Directions for this task
What appears from the first line of the data below through the line containing "Лес и деревообработка", both included, should be copied exactly, and nothing else.
━━━━━ Task material ━━━━━
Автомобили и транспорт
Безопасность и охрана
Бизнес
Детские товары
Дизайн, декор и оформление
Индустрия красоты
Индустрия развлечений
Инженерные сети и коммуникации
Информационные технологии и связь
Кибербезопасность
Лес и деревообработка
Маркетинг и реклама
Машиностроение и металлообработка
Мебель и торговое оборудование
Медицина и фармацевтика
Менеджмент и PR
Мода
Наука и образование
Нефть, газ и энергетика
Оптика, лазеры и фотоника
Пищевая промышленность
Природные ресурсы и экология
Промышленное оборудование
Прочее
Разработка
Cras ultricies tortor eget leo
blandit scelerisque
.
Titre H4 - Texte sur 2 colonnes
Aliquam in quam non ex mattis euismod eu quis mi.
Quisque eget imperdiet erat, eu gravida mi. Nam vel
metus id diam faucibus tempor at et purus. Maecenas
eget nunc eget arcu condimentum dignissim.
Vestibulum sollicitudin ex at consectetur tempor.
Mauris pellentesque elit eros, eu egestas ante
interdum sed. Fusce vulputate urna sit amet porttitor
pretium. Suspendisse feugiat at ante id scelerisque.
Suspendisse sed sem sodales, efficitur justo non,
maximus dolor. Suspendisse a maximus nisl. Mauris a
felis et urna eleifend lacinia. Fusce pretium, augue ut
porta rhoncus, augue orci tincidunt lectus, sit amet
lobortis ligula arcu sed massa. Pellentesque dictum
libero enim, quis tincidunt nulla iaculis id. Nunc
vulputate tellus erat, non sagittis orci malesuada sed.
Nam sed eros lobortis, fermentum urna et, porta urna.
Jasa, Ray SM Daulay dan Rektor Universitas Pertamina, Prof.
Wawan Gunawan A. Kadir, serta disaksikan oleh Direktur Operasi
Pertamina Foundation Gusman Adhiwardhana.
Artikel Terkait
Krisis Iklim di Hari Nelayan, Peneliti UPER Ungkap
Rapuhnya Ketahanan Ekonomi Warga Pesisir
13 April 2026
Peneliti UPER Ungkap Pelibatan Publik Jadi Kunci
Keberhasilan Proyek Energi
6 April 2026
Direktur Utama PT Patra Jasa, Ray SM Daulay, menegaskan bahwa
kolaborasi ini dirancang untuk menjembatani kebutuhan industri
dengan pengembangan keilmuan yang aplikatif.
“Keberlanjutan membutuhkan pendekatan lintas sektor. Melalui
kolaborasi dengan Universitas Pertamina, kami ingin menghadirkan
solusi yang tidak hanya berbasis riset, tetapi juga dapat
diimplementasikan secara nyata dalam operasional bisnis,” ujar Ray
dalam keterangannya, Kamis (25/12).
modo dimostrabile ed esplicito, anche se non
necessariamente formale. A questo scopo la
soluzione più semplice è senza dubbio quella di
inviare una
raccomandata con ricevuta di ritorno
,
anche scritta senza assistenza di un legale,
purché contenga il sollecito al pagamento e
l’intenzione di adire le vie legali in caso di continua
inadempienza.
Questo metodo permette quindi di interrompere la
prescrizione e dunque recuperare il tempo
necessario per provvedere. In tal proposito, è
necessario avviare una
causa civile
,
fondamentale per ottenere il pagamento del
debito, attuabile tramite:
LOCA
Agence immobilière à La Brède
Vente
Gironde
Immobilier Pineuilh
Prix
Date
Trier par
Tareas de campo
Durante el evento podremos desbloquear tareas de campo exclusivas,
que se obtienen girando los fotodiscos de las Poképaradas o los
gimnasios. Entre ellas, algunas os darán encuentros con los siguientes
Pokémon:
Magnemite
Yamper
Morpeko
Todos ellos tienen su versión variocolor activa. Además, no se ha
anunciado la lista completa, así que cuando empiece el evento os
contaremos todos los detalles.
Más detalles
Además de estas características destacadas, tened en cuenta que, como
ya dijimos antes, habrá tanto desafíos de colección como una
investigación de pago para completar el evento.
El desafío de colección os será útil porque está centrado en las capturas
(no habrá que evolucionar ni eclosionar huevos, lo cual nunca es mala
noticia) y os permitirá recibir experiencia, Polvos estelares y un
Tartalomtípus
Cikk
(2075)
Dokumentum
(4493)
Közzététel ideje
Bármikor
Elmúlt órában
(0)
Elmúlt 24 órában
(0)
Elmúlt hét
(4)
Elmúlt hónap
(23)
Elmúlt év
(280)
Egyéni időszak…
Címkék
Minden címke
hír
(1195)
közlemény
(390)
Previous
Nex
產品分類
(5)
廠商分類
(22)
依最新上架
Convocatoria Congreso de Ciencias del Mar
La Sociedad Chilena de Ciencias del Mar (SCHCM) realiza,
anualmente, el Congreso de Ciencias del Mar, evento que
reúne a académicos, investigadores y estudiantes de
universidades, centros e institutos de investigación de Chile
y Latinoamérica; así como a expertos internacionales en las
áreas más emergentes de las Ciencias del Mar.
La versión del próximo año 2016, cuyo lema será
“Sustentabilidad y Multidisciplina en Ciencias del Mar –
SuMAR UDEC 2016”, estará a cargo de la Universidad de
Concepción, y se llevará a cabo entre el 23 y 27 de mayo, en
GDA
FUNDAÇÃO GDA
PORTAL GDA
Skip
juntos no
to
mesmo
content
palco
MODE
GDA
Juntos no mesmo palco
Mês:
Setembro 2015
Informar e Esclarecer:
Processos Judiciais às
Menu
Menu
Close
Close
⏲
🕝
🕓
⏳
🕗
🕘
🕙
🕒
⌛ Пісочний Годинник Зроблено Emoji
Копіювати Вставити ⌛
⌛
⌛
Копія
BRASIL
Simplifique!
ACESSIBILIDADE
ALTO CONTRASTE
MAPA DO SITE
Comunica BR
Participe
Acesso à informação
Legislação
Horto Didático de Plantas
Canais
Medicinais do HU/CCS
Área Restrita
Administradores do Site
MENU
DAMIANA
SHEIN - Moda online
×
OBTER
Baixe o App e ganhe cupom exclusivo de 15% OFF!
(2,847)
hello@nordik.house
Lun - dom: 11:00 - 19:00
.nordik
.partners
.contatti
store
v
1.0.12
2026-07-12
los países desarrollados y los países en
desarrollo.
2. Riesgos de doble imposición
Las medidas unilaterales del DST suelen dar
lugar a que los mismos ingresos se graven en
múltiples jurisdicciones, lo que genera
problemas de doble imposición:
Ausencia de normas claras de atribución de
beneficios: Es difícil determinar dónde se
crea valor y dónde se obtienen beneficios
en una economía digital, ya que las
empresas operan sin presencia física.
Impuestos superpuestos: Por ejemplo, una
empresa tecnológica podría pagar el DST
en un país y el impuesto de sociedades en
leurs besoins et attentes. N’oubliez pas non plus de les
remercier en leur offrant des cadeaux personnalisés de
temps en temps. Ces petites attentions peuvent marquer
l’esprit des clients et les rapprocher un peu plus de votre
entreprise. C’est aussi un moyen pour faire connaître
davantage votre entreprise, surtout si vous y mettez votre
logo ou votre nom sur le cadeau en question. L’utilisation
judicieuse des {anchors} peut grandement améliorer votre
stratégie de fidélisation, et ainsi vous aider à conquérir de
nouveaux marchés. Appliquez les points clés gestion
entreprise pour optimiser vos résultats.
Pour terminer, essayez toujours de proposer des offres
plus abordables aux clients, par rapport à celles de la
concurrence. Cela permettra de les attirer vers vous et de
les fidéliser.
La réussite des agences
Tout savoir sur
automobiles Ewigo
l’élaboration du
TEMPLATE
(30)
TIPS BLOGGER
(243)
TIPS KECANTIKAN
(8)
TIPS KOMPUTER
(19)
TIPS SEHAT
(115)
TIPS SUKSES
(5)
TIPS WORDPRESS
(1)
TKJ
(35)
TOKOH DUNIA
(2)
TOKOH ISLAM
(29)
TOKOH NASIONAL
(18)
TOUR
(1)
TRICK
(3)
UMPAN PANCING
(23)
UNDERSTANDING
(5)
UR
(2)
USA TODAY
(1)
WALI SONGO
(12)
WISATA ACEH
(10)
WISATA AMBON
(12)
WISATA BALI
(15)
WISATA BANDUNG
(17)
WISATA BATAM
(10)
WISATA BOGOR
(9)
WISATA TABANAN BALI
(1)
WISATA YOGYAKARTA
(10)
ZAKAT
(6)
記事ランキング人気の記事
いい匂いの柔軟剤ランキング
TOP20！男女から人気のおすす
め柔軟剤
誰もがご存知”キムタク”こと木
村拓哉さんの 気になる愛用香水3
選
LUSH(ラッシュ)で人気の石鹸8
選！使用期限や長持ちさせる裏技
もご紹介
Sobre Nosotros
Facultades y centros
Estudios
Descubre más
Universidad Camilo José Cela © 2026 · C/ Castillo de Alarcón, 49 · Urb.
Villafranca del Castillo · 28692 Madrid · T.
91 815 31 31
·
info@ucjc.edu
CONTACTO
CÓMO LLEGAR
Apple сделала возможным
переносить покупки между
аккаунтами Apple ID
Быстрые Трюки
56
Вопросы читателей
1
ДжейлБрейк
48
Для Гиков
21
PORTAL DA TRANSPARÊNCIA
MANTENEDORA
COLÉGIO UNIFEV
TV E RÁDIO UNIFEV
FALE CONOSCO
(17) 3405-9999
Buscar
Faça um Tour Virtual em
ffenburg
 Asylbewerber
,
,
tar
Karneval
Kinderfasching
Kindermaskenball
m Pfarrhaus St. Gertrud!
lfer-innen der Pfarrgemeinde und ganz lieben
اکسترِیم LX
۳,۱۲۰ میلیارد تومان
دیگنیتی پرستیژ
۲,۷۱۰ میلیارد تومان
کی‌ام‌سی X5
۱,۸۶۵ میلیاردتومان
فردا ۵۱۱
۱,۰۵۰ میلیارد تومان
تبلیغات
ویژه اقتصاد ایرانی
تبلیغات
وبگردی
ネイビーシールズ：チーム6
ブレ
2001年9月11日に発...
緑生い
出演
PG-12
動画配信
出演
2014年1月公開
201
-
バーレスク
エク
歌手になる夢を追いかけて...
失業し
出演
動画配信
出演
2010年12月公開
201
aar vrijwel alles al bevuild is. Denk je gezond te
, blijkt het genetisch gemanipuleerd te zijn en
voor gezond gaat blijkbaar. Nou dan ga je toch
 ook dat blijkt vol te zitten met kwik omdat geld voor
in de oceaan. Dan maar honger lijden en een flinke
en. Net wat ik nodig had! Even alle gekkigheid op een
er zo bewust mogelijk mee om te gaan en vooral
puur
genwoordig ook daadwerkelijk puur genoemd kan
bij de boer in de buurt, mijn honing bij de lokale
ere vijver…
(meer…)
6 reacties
━━━━━
Reply
Автомобили и транспорт
Безопасность и охрана
Бизнес
Детские товары
Дизайн, декор и оформление
Индустрия красоты
Индустрия развлечений
Инженерные сети и коммуникации
Информационные технологии и связь
Кибербезопасность
Лес и деревообработка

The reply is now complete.